» **WHAT THE EXERCISE ASKS**: Arrange every line of text in the listing below as a numbered list, leaving out any blank lines.

» **DATA FOR THIS EXERCISE**:
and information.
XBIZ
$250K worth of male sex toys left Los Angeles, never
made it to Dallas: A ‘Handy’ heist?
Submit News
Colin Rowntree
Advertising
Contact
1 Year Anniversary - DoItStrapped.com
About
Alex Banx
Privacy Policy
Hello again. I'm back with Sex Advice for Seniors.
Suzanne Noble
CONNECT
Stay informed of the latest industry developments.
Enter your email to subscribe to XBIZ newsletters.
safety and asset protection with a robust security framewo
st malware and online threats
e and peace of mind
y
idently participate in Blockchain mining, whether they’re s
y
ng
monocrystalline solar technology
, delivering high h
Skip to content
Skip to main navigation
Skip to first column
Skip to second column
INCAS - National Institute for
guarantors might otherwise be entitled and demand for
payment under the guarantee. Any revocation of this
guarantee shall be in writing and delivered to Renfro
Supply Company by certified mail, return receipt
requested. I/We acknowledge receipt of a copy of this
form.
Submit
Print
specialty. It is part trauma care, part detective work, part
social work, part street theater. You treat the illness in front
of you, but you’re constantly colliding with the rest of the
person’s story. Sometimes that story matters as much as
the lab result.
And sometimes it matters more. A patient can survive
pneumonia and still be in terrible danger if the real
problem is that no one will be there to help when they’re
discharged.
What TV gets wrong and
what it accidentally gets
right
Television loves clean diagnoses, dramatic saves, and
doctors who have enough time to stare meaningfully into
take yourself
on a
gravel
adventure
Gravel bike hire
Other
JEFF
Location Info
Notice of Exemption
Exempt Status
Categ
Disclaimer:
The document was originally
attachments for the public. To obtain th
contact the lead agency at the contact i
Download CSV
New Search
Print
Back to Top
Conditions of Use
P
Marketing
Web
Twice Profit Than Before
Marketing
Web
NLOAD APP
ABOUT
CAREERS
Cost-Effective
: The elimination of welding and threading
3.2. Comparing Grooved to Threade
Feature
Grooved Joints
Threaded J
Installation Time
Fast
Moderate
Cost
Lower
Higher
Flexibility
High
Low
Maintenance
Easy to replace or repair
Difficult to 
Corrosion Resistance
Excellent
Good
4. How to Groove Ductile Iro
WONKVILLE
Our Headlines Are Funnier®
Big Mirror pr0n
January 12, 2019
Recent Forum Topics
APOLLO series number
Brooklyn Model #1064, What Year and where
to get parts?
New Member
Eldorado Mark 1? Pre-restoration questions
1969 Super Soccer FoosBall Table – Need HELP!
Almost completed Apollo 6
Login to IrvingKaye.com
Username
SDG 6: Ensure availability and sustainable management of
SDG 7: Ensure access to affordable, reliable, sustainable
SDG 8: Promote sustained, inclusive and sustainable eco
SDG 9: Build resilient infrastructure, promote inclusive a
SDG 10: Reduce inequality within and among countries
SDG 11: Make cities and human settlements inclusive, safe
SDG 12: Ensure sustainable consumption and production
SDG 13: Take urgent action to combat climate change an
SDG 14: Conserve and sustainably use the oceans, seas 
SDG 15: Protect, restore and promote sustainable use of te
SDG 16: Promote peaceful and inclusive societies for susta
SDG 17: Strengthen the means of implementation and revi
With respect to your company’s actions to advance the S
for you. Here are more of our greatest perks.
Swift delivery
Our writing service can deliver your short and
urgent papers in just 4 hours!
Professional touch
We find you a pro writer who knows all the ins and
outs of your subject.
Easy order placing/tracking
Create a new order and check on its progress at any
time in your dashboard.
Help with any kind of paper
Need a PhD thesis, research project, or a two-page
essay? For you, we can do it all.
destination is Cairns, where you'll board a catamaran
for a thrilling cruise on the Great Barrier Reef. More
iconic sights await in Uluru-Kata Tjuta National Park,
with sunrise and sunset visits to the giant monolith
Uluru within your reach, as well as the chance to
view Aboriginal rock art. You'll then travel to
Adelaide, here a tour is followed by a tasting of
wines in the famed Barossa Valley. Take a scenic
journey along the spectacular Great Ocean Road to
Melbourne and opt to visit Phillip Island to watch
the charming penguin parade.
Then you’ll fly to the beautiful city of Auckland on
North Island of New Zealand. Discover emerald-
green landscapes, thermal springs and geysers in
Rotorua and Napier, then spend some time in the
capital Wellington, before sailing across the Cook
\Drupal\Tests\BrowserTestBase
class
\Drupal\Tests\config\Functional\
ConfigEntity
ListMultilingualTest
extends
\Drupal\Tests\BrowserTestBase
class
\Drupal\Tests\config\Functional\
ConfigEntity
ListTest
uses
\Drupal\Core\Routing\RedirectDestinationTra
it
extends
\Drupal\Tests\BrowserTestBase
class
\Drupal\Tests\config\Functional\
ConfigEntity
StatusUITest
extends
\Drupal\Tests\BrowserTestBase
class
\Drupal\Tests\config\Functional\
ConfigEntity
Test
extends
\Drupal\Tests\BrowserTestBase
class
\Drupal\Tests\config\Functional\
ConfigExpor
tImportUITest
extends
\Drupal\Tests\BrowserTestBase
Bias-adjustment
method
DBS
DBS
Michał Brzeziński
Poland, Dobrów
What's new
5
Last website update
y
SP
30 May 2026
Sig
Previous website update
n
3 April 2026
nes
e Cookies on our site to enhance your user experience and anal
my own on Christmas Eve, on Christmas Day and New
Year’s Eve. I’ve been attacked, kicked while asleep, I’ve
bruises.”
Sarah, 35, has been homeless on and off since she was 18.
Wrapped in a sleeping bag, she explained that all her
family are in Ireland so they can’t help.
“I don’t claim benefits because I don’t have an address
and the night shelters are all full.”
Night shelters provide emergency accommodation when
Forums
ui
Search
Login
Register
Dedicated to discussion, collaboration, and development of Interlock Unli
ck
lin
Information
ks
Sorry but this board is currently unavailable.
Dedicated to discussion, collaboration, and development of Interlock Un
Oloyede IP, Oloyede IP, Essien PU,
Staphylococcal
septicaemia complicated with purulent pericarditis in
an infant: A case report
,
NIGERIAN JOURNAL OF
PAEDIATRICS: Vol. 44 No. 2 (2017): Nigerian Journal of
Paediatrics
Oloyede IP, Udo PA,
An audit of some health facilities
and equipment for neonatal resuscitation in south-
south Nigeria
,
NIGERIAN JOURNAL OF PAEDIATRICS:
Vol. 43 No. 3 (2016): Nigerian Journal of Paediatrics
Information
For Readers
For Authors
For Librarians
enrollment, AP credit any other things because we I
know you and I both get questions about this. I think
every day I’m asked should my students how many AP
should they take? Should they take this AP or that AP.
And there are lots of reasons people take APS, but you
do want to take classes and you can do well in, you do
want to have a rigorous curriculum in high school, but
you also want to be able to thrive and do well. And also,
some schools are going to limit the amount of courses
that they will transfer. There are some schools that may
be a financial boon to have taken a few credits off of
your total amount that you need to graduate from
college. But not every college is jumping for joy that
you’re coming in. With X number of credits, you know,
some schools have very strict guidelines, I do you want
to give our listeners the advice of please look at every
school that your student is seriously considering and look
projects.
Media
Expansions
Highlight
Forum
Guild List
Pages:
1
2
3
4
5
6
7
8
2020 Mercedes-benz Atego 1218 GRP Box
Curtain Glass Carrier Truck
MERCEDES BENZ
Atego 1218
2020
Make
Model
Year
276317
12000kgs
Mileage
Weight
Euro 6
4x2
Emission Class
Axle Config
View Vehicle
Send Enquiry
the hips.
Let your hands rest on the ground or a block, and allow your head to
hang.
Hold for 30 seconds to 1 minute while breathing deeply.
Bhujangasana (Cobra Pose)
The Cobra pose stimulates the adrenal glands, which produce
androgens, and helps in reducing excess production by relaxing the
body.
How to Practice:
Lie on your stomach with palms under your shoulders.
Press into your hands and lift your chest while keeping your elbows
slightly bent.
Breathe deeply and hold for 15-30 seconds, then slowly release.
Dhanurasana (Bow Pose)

» **ANSWER FOR THE TASK**:
1. and information.
2. XBIZ
3. $250K worth of male sex toys left Los Angeles, never
4. made it to Dallas: A ‘Handy’ heist?
5. Submit News
6. Colin Rowntree
7. Advertising
8. Contact
9. 1 Year Anniversary - DoItStrapped.com
10. About
11. Alex Banx
12. Privacy Policy
13. Hello again. I'm back with Sex Advice for Seniors.
14. Suzanne Noble
15. CONNECT
16. Stay informed of the latest industry developments.
17. Enter your email to subscribe to XBIZ newsletters.
18. safety and asset protection with a robust security framewo
19. st malware and online threats
20. e and peace of mind
21. y
22. idently participate in Blockchain mining, whether they’re s
23. y
24. ng
25. monocrystalline solar technology
26. , delivering high h
27. Skip to content
28. Skip to main navigation
29. Skip to first column
30. Skip to second column
31. INCAS - National Institute for
32. guarantors might otherwise be entitled and demand for
33. payment under the guarantee. Any revocation of this
34. guarantee shall be in writing and delivered to Renfro
35. Supply Company by certified mail, return receipt
36. requested. I/We acknowledge receipt of a copy of this
37. form.
38. Submit
39. Print
40. specialty. It is part trauma care, part detective work, part
41. social work, part street theater. You treat the illness in front
42. of you, but you’re constantly colliding with the rest of the
43. person’s story. Sometimes that story matters as much as
44. the lab result.
45. And sometimes it matters more. A patient can survive
46. pneumonia and still be in terrible danger if the real
47. problem is that no one will be there to help when they’re
48. discharged.
49. What TV gets wrong and
50. what it accidentally gets
51. right
52. Television loves clean diagnoses, dramatic saves, and
53. doctors who have enough time to stare meaningfully into
54. take yourself
55. on a
56. gravel
57. adventure
58. Gravel bike hire
59. Other
60. JEFF
61. Location Info
62. Notice of Exemption
63. Exempt Status
64. Categ
65. Disclaimer:
66. The document was originally
67. attachments for the public. To obtain th
68. contact the lead agency at the contact i
69. Download CSV
70. New Search
71. Print
72. Back to Top
73. Conditions of Use
74. P
75. Marketing
76. Web
77. Twice Profit Than Before
78. Marketing
79. Web
80. NLOAD APP
81. ABOUT
82. CAREERS
83. Cost-Effective
84. : The elimination of welding and threading
85. 3.2. Comparing Grooved to Threade
86. Feature
87. Grooved Joints
88. Threaded J
89. Installation Time
90. Fast
91. Moderate
92. Cost
93. Lower
94. Higher
95. Flexibility
96. High
97. Low
98. Maintenance
99. Easy to replace or repair
100. Difficult to 
101. Corrosion Resistance
102. Excellent
103. Good
104. 4. How to Groove Ductile Iro
105. WONKVILLE
106. Our Headlines Are Funnier®
107. Big Mirror pr0n
108. January 12, 2019
109. Recent Forum Topics
110. APOLLO series number
111. Brooklyn Model #1064, What Year and where
112. to get parts?
113. New Member
114. Eldorado Mark 1? Pre-restoration questions
115. 1969 Super Soccer FoosBall Table – Need HELP!
116. Almost completed Apollo 6
117. Login to IrvingKaye.com
118. Username
119. SDG 6: Ensure availability and sustainable management of
120. SDG 7: Ensure access to affordable, reliable, sustainable
121. SDG 8: Promote sustained, inclusive and sustainable eco
122. SDG 9: Build resilient infrastructure, promote inclusive a
123. SDG 10: Reduce inequality within and among countries
124. SDG 11: Make cities and human settlements inclusive, safe
125. SDG 12: Ensure sustainable consumption and production
126. SDG 13: Take urgent action to combat climate change an
127. SDG 14: Conserve and sustainably use the oceans, seas 
128. SDG 15: Protect, restore and promote sustainable use of te
129. SDG 16: Promote peaceful and inclusive societies for susta
130. SDG 17: Strengthen the means of implementation and revi
131. With respect to your company’s actions to advance the S
132. for you. Here are more of our greatest perks.
133. Swift delivery
134. Our writing service can deliver your short and
135. urgent papers in just 4 hours!
136. Professional touch
137. We find you a pro writer who knows all the ins and
138. outs of your subject.
139. Easy order placing/tracking
140. Create a new order and check on its progress at any
141. time in your dashboard.
142. Help with any kind of paper
143. Need a PhD thesis, research project, or a two-page
144. essay? For you, we can do it all.
145. destination is Cairns, where you'll board a catamaran
146. for a thrilling cruise on the Great Barrier Reef. More
147. iconic sights await in Uluru-Kata Tjuta National Park,
148. with sunrise and sunset visits to the giant monolith
149. Uluru within your reach, as well as the chance to
150. view Aboriginal rock art. You'll then travel to
151. Adelaide, here a tour is followed by a tasting of
152. wines in the famed Barossa Valley. Take a scenic
153. journey along the spectacular Great Ocean Road to
154. Melbourne and opt to visit Phillip Island to watch
155. the charming penguin parade.
156. Then you’ll fly to the beautiful city of Auckland on
157. North Island of New Zealand. Discover emerald-
158. green landscapes, thermal springs and geysers in
159. Rotorua and Napier, then spend some time in the
160. capital Wellington, before sailing across the Cook
161. \Drupal\Tests\BrowserTestBase
162. class
163. \Drupal\Tests\config\Functional\
164. ConfigEntity
165. ListMultilingualTest
166. extends
167. \Drupal\Tests\BrowserTestBase
168. class
169. \Drupal\Tests\config\Functional\
170. ConfigEntity
171. ListTest
172. uses
173. \Drupal\Core\Routing\RedirectDestinationTra
174. it
175. extends
176. \Drupal\Tests\BrowserTestBase
177. class
178. \Drupal\Tests\config\Functional\
179. ConfigEntity
180. StatusUITest
181. extends
182. \Drupal\Tests\BrowserTestBase
183. class
184. \Drupal\Tests\config\Functional\
185. ConfigEntity
186. Test
187. extends
188. \Drupal\Tests\BrowserTestBase
189. class
190. \Drupal\Tests\config\Functional\
191. ConfigExpor
192. tImportUITest
193. extends
194. \Drupal\Tests\BrowserTestBase
195. Bias-adjustment
196. method
197. DBS
198. DBS
199. Michał Brzeziński
200. Poland, Dobrów
201. What's new
202. 5
203. Last website update
204. y
205. SP
206. 30 May 2026
207. Sig
208. Previous website update
209. n
210. 3 April 2026
211. nes
212. e Cookies on our site to enhance your user experience and anal
213. my own on Christmas Eve, on Christmas Day and New
214. Year’s Eve. I’ve been attacked, kicked while asleep, I’ve
215. bruises.”
216. Sarah, 35, has been homeless on and off since she was 18.
217. Wrapped in a sleeping bag, she explained that all her
218. family are in Ireland so they can’t help.
219. “I don’t claim benefits because I don’t have an address
220. and the night shelters are all full.”
221. Night shelters provide emergency accommodation when
222. Forums
223. ui
224. Search
225. Login
226. Register
227. Dedicated to discussion, collaboration, and development of Interlock Unli
228. ck
229. lin
230. Information
231. ks
232. Sorry but this board is currently unavailable.
233. Dedicated to discussion, collaboration, and development of Interlock Un
234. Oloyede IP, Oloyede IP, Essien PU,
235. Staphylococcal
236. septicaemia complicated with purulent pericarditis in
237. an infant: A case report
238. ,
239. NIGERIAN JOURNAL OF
240. PAEDIATRICS: Vol. 44 No. 2 (2017): Nigerian Journal of
241. Paediatrics
242. Oloyede IP, Udo PA,
243. An audit of some health facilities
244. and equipment for neonatal resuscitation in south-
245. south Nigeria
246. ,
247. NIGERIAN JOURNAL OF PAEDIATRICS:
248. Vol. 43 No. 3 (2016): Nigerian Journal of Paediatrics
249. Information
250. For Readers
251. For Authors
252. For Librarians
253. enrollment, AP credit any other things because we I
254. know you and I both get questions about this. I think
255. every day I’m asked should my students how many AP
256. should they take? Should they take this AP or that AP.
257. And there are lots of reasons people take APS, but you
258. do want to take classes and you can do well in, you do
259. want to have a rigorous curriculum in high school, but
260. you also want to be able to thrive and do well. And also,
261. some schools are going to limit the amount of courses
262. that they will transfer. There are some schools that may
263. be a financial boon to have taken a few credits off of
264. your total amount that you need to graduate from
265. college. But not every college is jumping for joy that
266. you’re coming in. With X number of credits, you know,
267. some schools have very strict guidelines, I do you want
268. to give our listeners the advice of please look at every
269. school that your student is seriously considering and look
270. projects.
271. Media
272. Expansions
273. Highlight
274. Forum
275. Guild List
276. Pages:
277. 1
278. 2
279. 3
280. 4
281. 5
282. 6
283. 7
284. 8
285. 2020 Mercedes-benz Atego 1218 GRP Box
286. Curtain Glass Carrier Truck
287. MERCEDES BENZ
288. Atego 1218
289. 2020
290. Make
291. Model
292. Year
293. 276317
294. 12000kgs
295. Mileage
296. Weight
297. Euro 6
298. 4x2
299. Emission Class
300. Axle Config
301. View Vehicle
302. Send Enquiry
303. the hips.
304. Let your hands rest on the ground or a block, and allow your head to
305. hang.
306. Hold for 30 seconds to 1 minute while breathing deeply.
307. Bhujangasana (Cobra Pose)
308. The Cobra pose stimulates the adrenal glands, which produce
309. androgens, and helps in reducing excess production by relaxing the
310. body.
311. How to Practice:
312. Lie on your stomach with palms under your shoulders.
313. Press into your hands and lift your chest while keeping your elbows
314. slightly bent.
315. Breathe deeply and hold for 15-30 seconds, then slowly release.
316. Dhanurasana (Bow Pose)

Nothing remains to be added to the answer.